Ice Circle metaphor of midlife

Today I remembered this story from last year showing a circular plate of ice rotating in a river bounded on one side by a shelf of ice with a socket to hold the circle in place and on the other side of freely flowing water to spin the plate.   It is a remarkable phenomena.  It is also another example of the benefits brought by ubiquitous video cameras allowing us to capture what would once just go down as a tall tale.

However, other thoughts prompted this image in my mind today.   I was thinking about my current situation, trying to make a mid-life course correction to find a combination of changes both in leisure and in work that would make sense for this next stage of my life.

I see myself as that central spinning plate of ice.
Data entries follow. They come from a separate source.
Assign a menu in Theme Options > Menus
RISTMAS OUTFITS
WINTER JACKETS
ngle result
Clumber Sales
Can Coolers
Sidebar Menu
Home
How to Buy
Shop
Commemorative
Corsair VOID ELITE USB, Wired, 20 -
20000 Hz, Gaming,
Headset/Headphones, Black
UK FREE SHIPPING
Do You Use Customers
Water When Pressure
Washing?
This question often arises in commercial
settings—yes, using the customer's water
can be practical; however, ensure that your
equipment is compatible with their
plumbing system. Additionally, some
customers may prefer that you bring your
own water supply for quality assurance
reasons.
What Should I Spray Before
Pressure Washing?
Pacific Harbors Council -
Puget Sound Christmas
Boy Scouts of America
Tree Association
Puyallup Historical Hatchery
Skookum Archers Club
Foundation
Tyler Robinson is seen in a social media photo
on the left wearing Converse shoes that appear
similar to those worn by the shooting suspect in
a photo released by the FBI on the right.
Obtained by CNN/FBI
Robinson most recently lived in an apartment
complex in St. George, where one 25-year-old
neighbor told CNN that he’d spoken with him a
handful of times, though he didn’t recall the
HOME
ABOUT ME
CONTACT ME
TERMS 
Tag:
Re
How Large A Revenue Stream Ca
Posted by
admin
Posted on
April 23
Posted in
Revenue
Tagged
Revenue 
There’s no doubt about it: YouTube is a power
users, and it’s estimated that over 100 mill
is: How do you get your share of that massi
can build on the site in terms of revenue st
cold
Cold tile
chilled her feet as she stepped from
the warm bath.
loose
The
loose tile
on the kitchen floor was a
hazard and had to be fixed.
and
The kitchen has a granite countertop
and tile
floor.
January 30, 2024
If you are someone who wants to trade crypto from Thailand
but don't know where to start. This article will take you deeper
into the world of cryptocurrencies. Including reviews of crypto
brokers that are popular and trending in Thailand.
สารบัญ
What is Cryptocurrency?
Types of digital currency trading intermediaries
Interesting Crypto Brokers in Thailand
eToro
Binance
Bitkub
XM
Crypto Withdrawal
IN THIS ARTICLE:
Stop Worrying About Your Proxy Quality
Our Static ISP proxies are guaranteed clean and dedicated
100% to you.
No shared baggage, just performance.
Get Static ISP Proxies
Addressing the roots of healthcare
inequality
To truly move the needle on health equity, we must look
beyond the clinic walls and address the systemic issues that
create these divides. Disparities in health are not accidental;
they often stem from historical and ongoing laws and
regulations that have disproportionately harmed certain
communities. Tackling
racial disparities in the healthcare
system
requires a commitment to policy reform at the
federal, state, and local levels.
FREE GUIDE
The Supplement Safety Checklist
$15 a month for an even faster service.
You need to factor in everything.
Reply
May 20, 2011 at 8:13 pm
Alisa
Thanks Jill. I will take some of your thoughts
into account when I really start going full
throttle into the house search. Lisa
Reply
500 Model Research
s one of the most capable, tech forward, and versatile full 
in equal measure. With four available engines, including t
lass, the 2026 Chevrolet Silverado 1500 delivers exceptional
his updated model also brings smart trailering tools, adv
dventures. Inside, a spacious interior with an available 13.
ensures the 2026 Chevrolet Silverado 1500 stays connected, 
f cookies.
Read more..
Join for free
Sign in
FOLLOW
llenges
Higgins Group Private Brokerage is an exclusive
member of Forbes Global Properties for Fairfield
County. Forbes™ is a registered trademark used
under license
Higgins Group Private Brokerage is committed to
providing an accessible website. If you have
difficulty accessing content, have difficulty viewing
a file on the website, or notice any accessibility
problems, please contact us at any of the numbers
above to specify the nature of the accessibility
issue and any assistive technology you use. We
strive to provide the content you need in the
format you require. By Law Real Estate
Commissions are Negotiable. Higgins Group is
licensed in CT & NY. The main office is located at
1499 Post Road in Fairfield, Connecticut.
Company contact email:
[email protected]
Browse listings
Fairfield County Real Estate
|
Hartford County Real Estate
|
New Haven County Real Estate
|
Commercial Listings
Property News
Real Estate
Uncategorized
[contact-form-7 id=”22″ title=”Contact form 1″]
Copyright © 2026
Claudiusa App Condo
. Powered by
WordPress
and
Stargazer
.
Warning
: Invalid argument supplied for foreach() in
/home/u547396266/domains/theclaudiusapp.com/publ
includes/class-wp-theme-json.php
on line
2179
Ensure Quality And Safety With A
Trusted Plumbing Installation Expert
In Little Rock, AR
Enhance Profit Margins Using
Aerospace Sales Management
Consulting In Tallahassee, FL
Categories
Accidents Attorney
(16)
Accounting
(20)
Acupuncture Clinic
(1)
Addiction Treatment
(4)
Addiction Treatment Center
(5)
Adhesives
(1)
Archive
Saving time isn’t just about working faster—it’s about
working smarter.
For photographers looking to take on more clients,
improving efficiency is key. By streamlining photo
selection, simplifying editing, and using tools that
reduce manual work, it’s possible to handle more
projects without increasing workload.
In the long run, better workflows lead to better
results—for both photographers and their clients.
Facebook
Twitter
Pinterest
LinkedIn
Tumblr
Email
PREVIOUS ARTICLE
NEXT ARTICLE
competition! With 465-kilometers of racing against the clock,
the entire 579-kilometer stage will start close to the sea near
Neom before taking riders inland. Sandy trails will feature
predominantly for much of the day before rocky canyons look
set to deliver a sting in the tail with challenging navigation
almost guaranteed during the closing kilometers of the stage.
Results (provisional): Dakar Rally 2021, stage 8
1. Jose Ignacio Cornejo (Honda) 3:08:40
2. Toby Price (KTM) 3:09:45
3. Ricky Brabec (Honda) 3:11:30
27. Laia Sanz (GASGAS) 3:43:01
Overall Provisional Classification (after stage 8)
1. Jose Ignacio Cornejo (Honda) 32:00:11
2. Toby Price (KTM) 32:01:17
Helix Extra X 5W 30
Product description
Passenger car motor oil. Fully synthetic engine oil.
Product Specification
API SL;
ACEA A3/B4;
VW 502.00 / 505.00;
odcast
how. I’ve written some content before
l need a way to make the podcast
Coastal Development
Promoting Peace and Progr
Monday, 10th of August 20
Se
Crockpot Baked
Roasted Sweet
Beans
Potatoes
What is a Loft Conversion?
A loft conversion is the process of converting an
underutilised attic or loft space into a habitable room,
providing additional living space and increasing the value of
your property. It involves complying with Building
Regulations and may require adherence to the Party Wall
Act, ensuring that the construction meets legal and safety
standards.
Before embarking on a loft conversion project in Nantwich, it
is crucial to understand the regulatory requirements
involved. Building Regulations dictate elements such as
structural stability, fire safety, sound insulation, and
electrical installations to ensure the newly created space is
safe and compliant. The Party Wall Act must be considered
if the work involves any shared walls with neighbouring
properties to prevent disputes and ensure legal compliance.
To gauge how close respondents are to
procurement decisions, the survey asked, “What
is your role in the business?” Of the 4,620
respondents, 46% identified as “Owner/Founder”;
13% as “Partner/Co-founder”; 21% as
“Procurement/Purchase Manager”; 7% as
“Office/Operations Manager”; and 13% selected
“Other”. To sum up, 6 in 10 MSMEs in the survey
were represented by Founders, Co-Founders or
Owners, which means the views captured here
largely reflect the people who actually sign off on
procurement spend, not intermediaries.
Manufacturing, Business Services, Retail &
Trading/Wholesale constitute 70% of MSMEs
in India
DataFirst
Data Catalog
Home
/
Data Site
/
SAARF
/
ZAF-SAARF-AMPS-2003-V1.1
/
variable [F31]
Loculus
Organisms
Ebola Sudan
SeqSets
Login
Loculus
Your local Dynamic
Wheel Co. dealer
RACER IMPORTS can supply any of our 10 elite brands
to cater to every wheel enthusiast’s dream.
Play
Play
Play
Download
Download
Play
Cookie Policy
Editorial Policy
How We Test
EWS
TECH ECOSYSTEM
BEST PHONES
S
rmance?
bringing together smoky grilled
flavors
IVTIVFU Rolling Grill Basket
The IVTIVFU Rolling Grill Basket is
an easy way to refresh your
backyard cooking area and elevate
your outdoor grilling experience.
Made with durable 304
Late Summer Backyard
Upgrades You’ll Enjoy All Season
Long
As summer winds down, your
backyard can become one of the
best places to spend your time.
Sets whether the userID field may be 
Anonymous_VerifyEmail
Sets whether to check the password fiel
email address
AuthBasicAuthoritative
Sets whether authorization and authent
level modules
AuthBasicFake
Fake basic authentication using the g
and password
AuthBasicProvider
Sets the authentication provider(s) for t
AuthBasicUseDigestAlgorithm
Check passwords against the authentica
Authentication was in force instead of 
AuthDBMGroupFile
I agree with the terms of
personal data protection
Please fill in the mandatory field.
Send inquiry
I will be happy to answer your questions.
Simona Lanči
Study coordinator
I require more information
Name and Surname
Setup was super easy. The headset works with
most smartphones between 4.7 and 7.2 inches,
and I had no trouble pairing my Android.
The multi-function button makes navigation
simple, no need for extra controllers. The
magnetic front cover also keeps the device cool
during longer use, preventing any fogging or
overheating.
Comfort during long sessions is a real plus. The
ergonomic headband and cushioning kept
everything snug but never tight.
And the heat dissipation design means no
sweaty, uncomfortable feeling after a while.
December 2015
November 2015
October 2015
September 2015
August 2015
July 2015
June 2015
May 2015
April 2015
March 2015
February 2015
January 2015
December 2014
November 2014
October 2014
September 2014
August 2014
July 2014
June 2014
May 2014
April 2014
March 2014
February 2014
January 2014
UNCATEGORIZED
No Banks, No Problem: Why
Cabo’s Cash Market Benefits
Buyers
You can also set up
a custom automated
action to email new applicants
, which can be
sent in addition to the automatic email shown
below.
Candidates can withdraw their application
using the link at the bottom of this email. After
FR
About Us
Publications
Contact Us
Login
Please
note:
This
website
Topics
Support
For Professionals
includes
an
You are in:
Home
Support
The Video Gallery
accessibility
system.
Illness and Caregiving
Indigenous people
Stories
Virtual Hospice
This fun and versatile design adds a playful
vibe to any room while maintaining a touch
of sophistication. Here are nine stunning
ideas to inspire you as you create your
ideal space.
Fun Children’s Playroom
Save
The ice-shelf side represents the progress I was making from the shores of my youth.   The distant shore was where I’d like to end up.

As apparent in the video, the current is preventing the growth of the static ice shelf to progress to the other side.   The ice shelf makes a good analogy of my recognizing that I’m not going to get where I want by building on the past.

The spinning plate is an analogy to my recent attempt to break free of the shelf.   I imagine that the plate started as a fractured irregular shape similar to my start in this journey.   The current caused it grind against the other ice to produce the circular and nestled shape seen in the video.

The image suggest the futility of the attempt to break free.   The current-driven rotation keeps the plate where it is at and the rotation assures constant grinding of any growth that may occur.   It does not appear to be destined to reach the other side.

I feel similar forces as I try to find a new footing.   I can feel the current pushing at the edges telling me where it wants me to go but the shelf of the past is holding me in place.   One edge of the plate is moving in the direction toward the distant shore but inevitably it will turn around and head back to the original shore only to complete the circle.

I certainly something like that as I explore work opportunities where there are many job openings that I could be pursuing.  But the job openings are described in narrow terms that don’t match what I’m looking for.   The advice is to shape up the resume to present the best possible case of matching the advertised job requirements and I’d have some chance in getting the job that isn’t what I really want.

Eventually, that is probably what I’ll end up doing.  Falling back into the pattern that I tried to escape in the first place.

Given that the above video was taken at the start of a very cold winter, perhaps the ice shelf did in fact reattach the rotating plate and finally extend to the other side as a solid sheet.   If that happened it is an sign that perhaps it will work out to return to what I was trying to leave.

But I return to the image of the free but stuck rotating plate.   Although it is spinning hopeless stuck in place, it actually did break free of the shelf.   Even if reattaching to the shelf eventually leads to our collectively reaching the opposite shore, there is that loss of the feeling of breaking free of the past.

While that plate is permanently stuck in its place, it is freely rotating between the shelf and the exposed current.

I guess it is a matter of time before I’ll resign to rejoining the static ice shelf anchored on the shore where it originated.